Dictatures en Tunisie et en Egypte : lettre ouverte à Barack Obama

Par Abdelghani Ben Moussa*

Rédigé par Abdelghani Ben Moussa | Mercredi 16 Février 2011 à 22:47

           


Le Président Barack Obama, à la fin de son discours adressé au Caire (Egypte), le 4 juin 2009, annonçant une nouvelle ère des relations entre les Etats-Unis et le monde musulman.
Le Président Barack Obama, à la fin de son discours adressé au Caire (Egypte), le 4 juin 2009, annonçant une nouvelle ère des relations entre les Etats-Unis et le monde musulman.
Monsieur le Président,

Nul doute que nous vivons depuis décembre 2010 des moments historiques. Allumée par le sacrifice de Mohamed Bouazizi à Sidi Bouzid, en Tunisie, la flamme de la liberté a déjà conduit à la chute de deux dictateurs et continue à éclairer et à inspirer tous les peuples qui aspirent à vivre libres.

Ce sont évidemment les peuples tunisien et égyptien qui ont arraché leur liberté et nous nous en réjouissons. Mais nous faisons également le constat que vous, en tant que président du pays le plus influent dans la conduite des affaires de notre monde, avez aussi participé à écrire ces pages de l’Histoire.

Alors que les intérêts en jeu sont énormes pour votre pays, vous avez dès le départ et sans ambiguïté pris position en faveur de l’aspiration des manifestants pour la liberté et la démocratie. Au même moment, en Europe, certains proposaient leur expertise en matière policière pour « contenir » cette soif de liberté quand d’autres se contentaient de rester au balcon en attendant de connaître le vainqueur. L’Union européenne, par la voix de Madame Ashton, a tout simplement manqué un rendez-vous avec l’Histoire.

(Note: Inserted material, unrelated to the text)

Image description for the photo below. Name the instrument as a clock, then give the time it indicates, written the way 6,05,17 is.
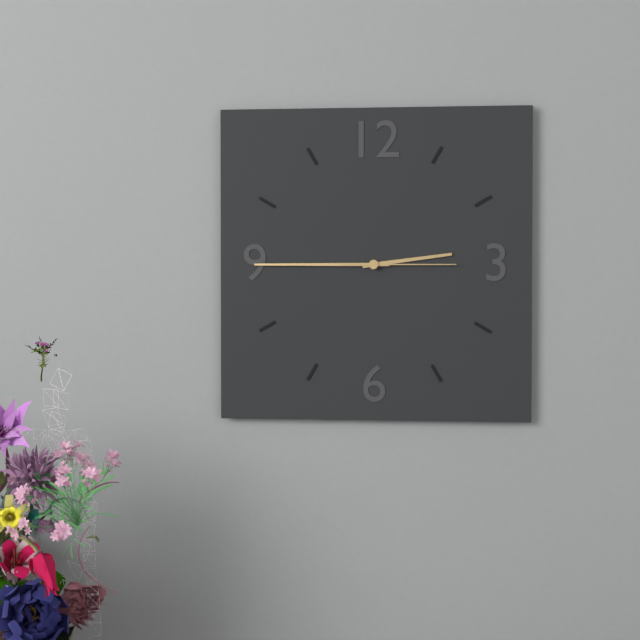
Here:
2,45,15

Dans le discours sur l’état de l’Union que vous avez adressé au peuple américain, le 25 janvier dernier, discours que nous avons suivi avec intérêt, vous avez notamment déclaré :
« Nous avons vu ce même désir de liberté en Tunisie, où la volonté du peuple s'est révélée plus puissante que les décrets d'un dictateur. Et ce soir, disons-le clairement : les États-Unis d'Amérique sont solidaires des Tunisiens, et soutiennent les aspirations démocratiques de tous les peuples. »

Vous n’avez cessé par la suite d’appeler à un changement immédiat en Egypte, jusqu’au départ de celui qui symbolisait la dictature dans ce pays.

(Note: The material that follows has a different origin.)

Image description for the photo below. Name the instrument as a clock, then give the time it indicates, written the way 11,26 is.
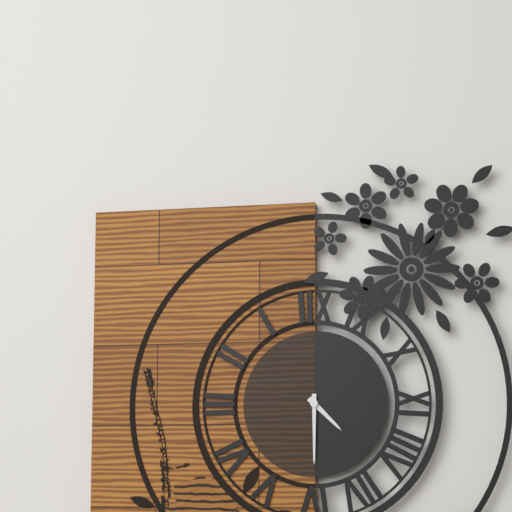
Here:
4,30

Jusqu’à présent, vous avez réussi à négocier ce virage délicat et à entraîner dans votre dynamique nos dirigeants européens, incapables de saisir la gravité du moment présent et attendant passivement la prise de position des Etats-Unis pour s’aligner sur elle.

Nous le disons tout aussi clairement : nous prenons acte avec satisfaction de votre engagement.

Mais nous voulons être francs avec vous, comme nous l’avons été avec votre ambassadeur en poste à Bruxelles dans une lettre ouverte que nous lui avons adressée le 2 novembre dernier.

Tant en Tunisie qu’en Egypte, seuls les symboles de la dictature sont tombés, pas le système mis en place par ces dictatures. Les craintes concernant l’organisation d’élections totalement libres et transparentes, indispensables à l’instauration d’une vraie démocratie, demeurent réelles. Nous attendons de vous que votre engagement soit total pour que la transition démocratique aille réellement jusqu'à son terme dans le cadre d’un calendrier précis.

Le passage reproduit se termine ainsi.